A number of non-EU countries also provide tests recognised by the bloc. These include: Albania, Andorra, Armenia, Cape Verde, El Salvador, the Faroe Islands, Georgia, Israel, Iceland, Lebanon, Lichtenstein, Moldova, Monaco, Montenegro, Morocco, New Zealand, North Macedonia, Norway, Panama, San Marino, Serbia, Singapore, Switzerland, Taiwan, Tunisia, Togo, Turkey, Ukraine, the UAE, the United Kingdom, Uruguay and Vatican City.
Unfortunately, however, the USA is not on on this list, and the lack of a QR code on certificates is a barrier to any agreement being put in place on mutual recognition of certificates.
Your best hope is to go to a French testing site with proof that you tested positive overseas and politely ask one of the staff if they are able to issue you with a QR code. Some readers report having successfully done this, but be aware that it’s not a required service.

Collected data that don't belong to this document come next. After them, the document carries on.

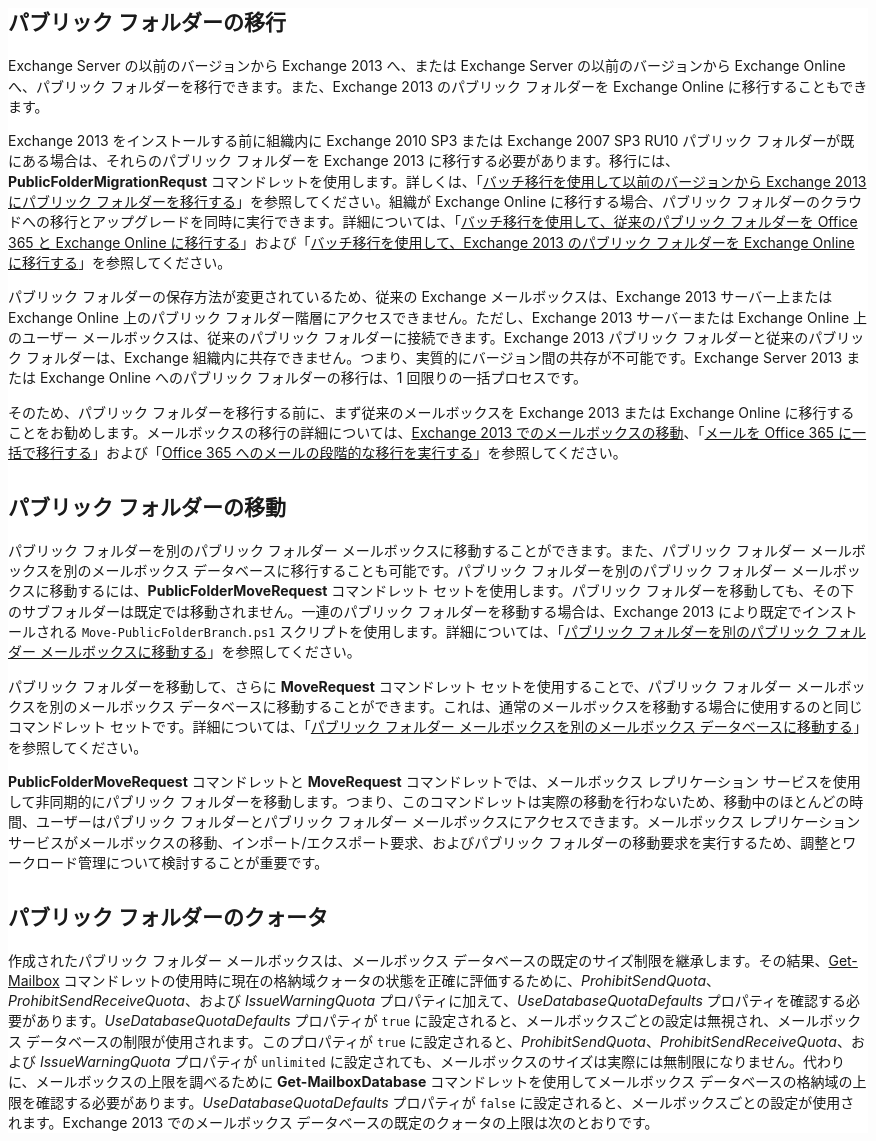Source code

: 

## パブリック フォルダーの移行

Exchange Server の以前のバージョンから Exchange 2013 へ、または Exchange Server の以前のバージョンから Exchange Online へ、パブリック フォルダーを移行できます。また、Exchange 2013 のパブリック フォルダーを Exchange Online に移行することもできます。

Exchange 2013 をインストールする前に組織内に Exchange 2010 SP3 または Exchange 2007 SP3 RU10 パブリック フォルダーが既にある場合は、それらのパブリック フォルダーを Exchange 2013 に移行する必要があります。移行には、**PublicFolderMigrationRequst** コマンドレットを使用します。詳しくは、「[バッチ移行を使用して以前のバージョンから Exchange 2013 にパブリック フォルダーを移行する](use-batch-migration-to-migrate-public-folders-to-exchange-2013-from-previous-versions-exchange-2013-help.md)」を参照してください。組織が Exchange Online に移行する場合、パブリック フォルダーのクラウドへの移行とアップグレードを同時に実行できます。詳細については、「[バッチ移行を使用して、従来のパブリック フォルダーを Office 365 と Exchange Online に移行する](use-batch-migration-to-migrate-legacy-public-folders-to-office-365-and-exchange-online-exchange-online-help.md)」および「[バッチ移行を使用して、Exchange 2013 のパブリック フォルダーを Exchange Online に移行する](use-batch-migration-to-migrate-exchange-2013-public-folders-to-exchange-online-exchange-online-help.md)」を参照してください。

パブリック フォルダーの保存方法が変更されているため、従来の Exchange メールボックスは、Exchange 2013 サーバー上または Exchange Online 上のパブリック フォルダー階層にアクセスできません。ただし、Exchange 2013 サーバーまたは Exchange Online 上のユーザー メールボックスは、従来のパブリック フォルダーに接続できます。Exchange 2013 パブリック フォルダーと従来のパブリック フォルダーは、Exchange 組織内に共存できません。つまり、実質的にバージョン間の共存が不可能です。Exchange Server 2013 または Exchange Online へのパブリック フォルダーの移行は、1 回限りの一括プロセスです。

そのため、パブリック フォルダーを移行する前に、まず従来のメールボックスを Exchange 2013 または Exchange Online に移行することをお勧めします。メールボックスの移行の詳細については、[Exchange 2013 でのメールボックスの移動](mailbox-moves-in-exchange-2013-exchange-2013-help.md)、「[メールを Office 365 に一括で移行する](https://go.microsoft.com/fwlink/p/?linkid=536689)」および「[Office 365 へのメールの段階的な移行を実行する](https://go.microsoft.com/fwlink/p/?linkid=536687)」を参照してください。

## パブリック フォルダーの移動

パブリック フォルダーを別のパブリック フォルダー メールボックスに移動することができます。また、パブリック フォルダー メールボックスを別のメールボックス データベースに移行することも可能です。パブリック フォルダーを別のパブリック フォルダー メールボックスに移動するには、**PublicFolderMoveRequest** コマンドレット セットを使用します。パブリック フォルダーを移動しても、その下のサブフォルダーは既定では移動されません。一連のパブリック フォルダーを移動する場合は、Exchange 2013 により既定でインストールされる `Move-PublicFolderBranch.ps1` スクリプトを使用します。詳細については、「[パブリック フォルダーを別のパブリック フォルダー メールボックスに移動する](move-a-public-folder-to-a-different-public-folder-mailbox-exchange-2013-help.md)」を参照してください。

パブリック フォルダーを移動して、さらに **MoveRequest** コマンドレット セットを使用することで、パブリック フォルダー メールボックスを別のメールボックス データベースに移動することができます。これは、通常のメールボックスを移動する場合に使用するのと同じコマンドレット セットです。詳細については、「[パブリック フォルダー メールボックスを別のメールボックス データベースに移動する](move-a-public-folder-mailbox-to-a-different-mailbox-database-exchange-2013-help.md)」を参照してください。

**PublicFolderMoveRequest** コマンドレットと **MoveRequest** コマンドレットでは、メールボックス レプリケーション サービスを使用して非同期的にパブリック フォルダーを移動します。つまり、このコマンドレットは実際の移動を行わないため、移動中のほとんどの時間、ユーザーはパブリック フォルダーとパブリック フォルダー メールボックスにアクセスできます。メールボックス レプリケーション サービスがメールボックスの移動、インポート/エクスポート要求、およびパブリック フォルダーの移動要求を実行するため、調整とワークロード管理について検討することが重要です。

## パブリック フォルダーのクォータ

作成されたパブリック フォルダー メールボックスは、メールボックス データベースの既定のサイズ制限を継承します。その結果、[Get-Mailbox](https://technet.microsoft.com/ja-jp/library/bb123685\(v=exchg.150\)) コマンドレットの使用時に現在の格納域クォータの状態を正確に評価するために、*ProhibitSendQuota*、*ProhibitSendReceiveQuota*、および *IssueWarningQuota* プロパティに加えて、*UseDatabaseQuotaDefaults* プロパティを確認する必要があります。*UseDatabaseQuotaDefaults* プロパティが `true` に設定されると、メールボックスごとの設定は無視され、メールボックス データベースの制限が使用されます。このプロパティが `true` に設定されると、*ProhibitSendQuota*、*ProhibitSendReceiveQuota*、および *IssueWarningQuota* プロパティが `unlimited` に設定されても、メールボックスのサイズは実際には無制限になりません。代わりに、メールボックスの上限を調べるために **Get-MailboxDatabase** コマンドレットを使用してメールボックス データベースの格納域の上限を確認する必要があります。*UseDatabaseQuotaDefaults* プロパティが `false` に設定されると、メールボックスごとの設定が使用されます。Exchange 2013 でのメールボックス データベースの既定のクォータの上限は次のとおりです。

Where can I go without the vaccine pass?
Not all venues in France require a vaccine pass – without one you can enter; shops, most workplaces (with the exception of cinemas, theatres etc that require the pass for visitors), short-distance trains and city public transport such as the Paris Metro, parks and gardens, outdoor gyms and beaches.
What does the Embassy say?
The US Embassy in Paris told us: “Current Covid-related US and French guidelines put into place for the protection of its citizens and travellers can differ.
“These include timelines for boosters (rappels) and what constitutes a valid certificate of recovery from Covid. In addition, requirements for entry into France differ from the requirements for a “pass vaccinal.” As a result, American tourists in France might find themselves unable to obtain the necessary documentation to access museums, restaurants, TGV and other spaces.
“We strongly recommend that US citizens not travel to France until they have received a booster in the US and that they review information provided by the French government regarding requirements at the time of travel (for both entry and access to public spaces) before they purchase tickets to travel.”
Further info can be found HERE.
The Local has raised these issues relating to the vaccine pass with French authorities and we will update this article when we receive further information.